* _REQUIRED ACTIONS_
1. Write out the stretch from "Parker blows his" through "without being recognized." in the article about Smush Parker's refereeing, keeping every word unchanged.
2. Continue the article about Smush Parker's refereeing, starting right after its last sentence.

NextImg:Smush Parker defied the odds making the NBA. He’s trying to do it again — as a referee

The wall in his home teases so many stories, exhibiting pictures that demand more details.

Smush Parker is celebrating with Kobe Bryant and fist-bumping Jack Nicholson. He’s posing with Dwyane Wade and smiling with Scottie Pippen. He’s standing beside Shaquille O’Neal and speaking with Pat Riley.He’s holding off Allen Iverson and blowing by LeBron James.

“When you’re young and playing basketball, you never think it’s gonna end,” Parker said.

On a Thursday night in early April, Parker, 41, stands inside the Baruch College gymnasium in Manhattan, wearing a black-and-white referee shirt. He picks up a clear plastic bag and reads the label.

“Bloomberg?” Parker yells. “Is Bloomberg here?”

It is. The Lakers’ former starting point guard hands out the reversible corporate league jerseys. The opponent (the accounting firm RSM) receives a bag, too.

Parker blows his whistle, then prepares to throw the tip.

“Everybody in the books?” Parker says. “Let’s go. Five white, five blue. Let’s get a ball.”

Parker has spent more than four years officiating in this recreational league, where he began crafting his post-playing career and dreaming of another improbable odyssey to the NBA.

There are no fans, no benches, no coaches. The clock always runs. Scattered pieces of loose-leaf paper stand in for a scorebook. Parker is part-referee, part-gym teacher, raising his voice and repeating commands to young professionals who personify amateur hour.

Smush Parker has been officiating rec league games at Baruch College in Manhattan for the past four years, often without being recognized.
Michelle Farsi for the NY Post

Smush Parker works as a referee during a rec league basketball.

Parker officiates for some Thursday night warriors during a rec league game at Baruch College.
Michelle Farsi for the NY Post

On multiple occasions, Parker asks the teams waiting for the nightcap to quit dribbling balls on the side. He asks bench players to stop crowding the scorer’s table. He does a double-take when one player runs onto the floor to make a substitution, while play is ongoing. Another league allows it, the man claims.

Parker shakes his head, then waves him back to the sideline.

“You might ask: Why am I officiating corporate league games?” Parker said. “It helps me stay sharp and fit and engaged. It’s to help you develop your skills and sharpen your mechanics. Just seeing plays, working on your angles, on your positioning on a basketball court. You have to approach the game like you would at a high level.

“It’s my full-time profession, and I’m trying to grow at it. This league helped me develop to where I’m at. It’s a stepping stone to get where I want to go. Once I started this, I was all-in. You have to be if you want to go where I want to go.”

A handful of players act like it’s a Game 7. Others walk up and down the court like they’re killing time until the markets reopen.

* _MATERIAL SUPPLIED_
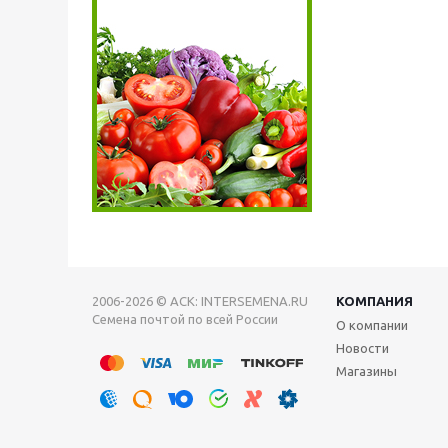
2006-2026 © АСК: INTERSEMENA.RU
КОМПАНИЯ
Семена почтой по всей России
О компании
Новости
Магазины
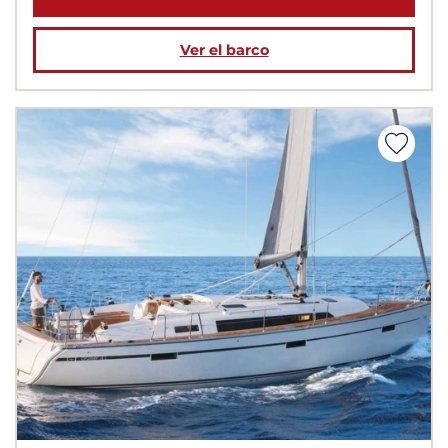
Ver el barco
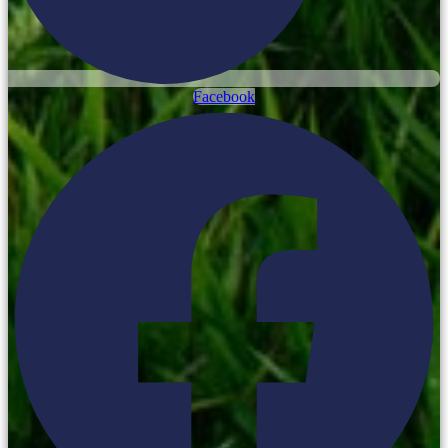
Facebook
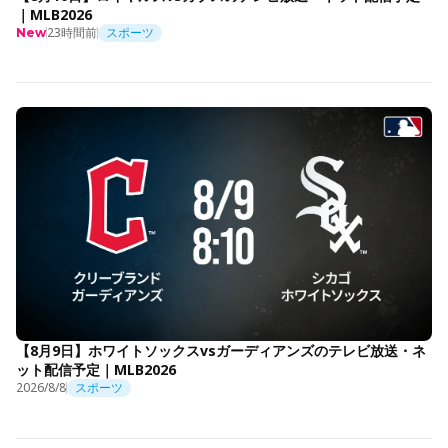
｜MLB2026
23時間前
スポーツ
New
【8月9日】ホワイトソックスvsガーディアンズのテレビ放送・ネ
ット配信予定｜MLB2026
2026/8/8
スポーツ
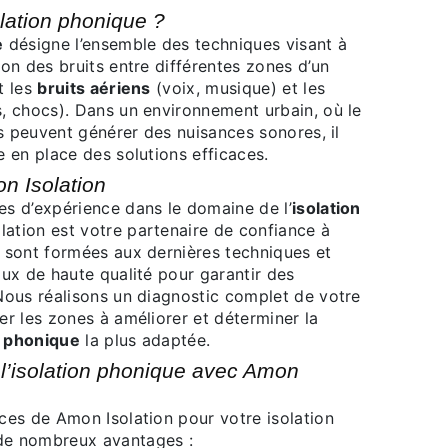
solation phonique ?
e
désigne l’ensemble des techniques visant à
ion des bruits entre différentes zones d’un
t les
bruits aériens
(voix, musique) et les
, chocs). Dans un environnement urbain, où le
tés peuvent générer des nuisances sonores, il
e en place des solutions efficaces.
on Isolation
ées d’expérience dans le domaine de l’
isolation
lation est votre partenaire de confiance à
s sont formées aux dernières techniques et
aux de haute qualité pour garantir des
 Nous réalisons un diagnostic complet de votre
er les zones à améliorer et déterminer la
n phonique
la plus adaptée.
de nombreux avantages :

* _REPLIES_
1.
Parker blows his whistle, then prepares to throw the tip.

“Everybody in the books?” Parker says. “Let’s go. Five white, five blue. Let’s get a ball.”

Parker has spent more than four years officiating in this recreational league, where he began crafting his post-playing career and dreaming of another improbable odyssey to the NBA.

There are no fans, no benches, no coaches. The clock always runs. Scattered pieces of loose-leaf paper stand in for a scorebook. Parker is part-referee, part-gym teacher, raising his voice and repeating commands to young professionals who personify amateur hour.

Smush Parker has been officiating rec league games at Baruch College in Manhattan for the past four years, often without being recognized.

2.
“I had to give serious thought to what’s next. What am I gonna do with the next 40 years of my life? … I couldn’t see myself doing anything outside of basketball — fortunately and unfortunately.”

Smush Parker

On one possession, a behind-the-back pass is deflected and finds an unintended teammate, who also attempts a behind-the-back pass, which lands out of bounds.

“That’s Phil Jackson offense right there,” Parker cracks. “That’s the triangle.”

A player with the build and athleticism of a mini-fridge complains he was elbowed. Parker says he’ll watch for it. A more skilled teammate barks at Parker like Draymond Green.

“Come on, dog, you gotta get down the floor,” he yells. “That’s not your call.”

Parker softly responds: “Just play the game.”

Parker grins, places the whistle back in his mouth and runs down the floor.

Smush Parker at Baruch College.

After a career spent haggling with officials, Parker has had to learn to be patient with the complaints he hears from players he referees.
Michelle Farsi for the NY Post

“I smile because on the inside I know that used to be dumb me,” Parker said. “It’s karma. Everything I gave the refs I’m getting back triple-fold now. I’ve had to learn a lot of patience over the years.”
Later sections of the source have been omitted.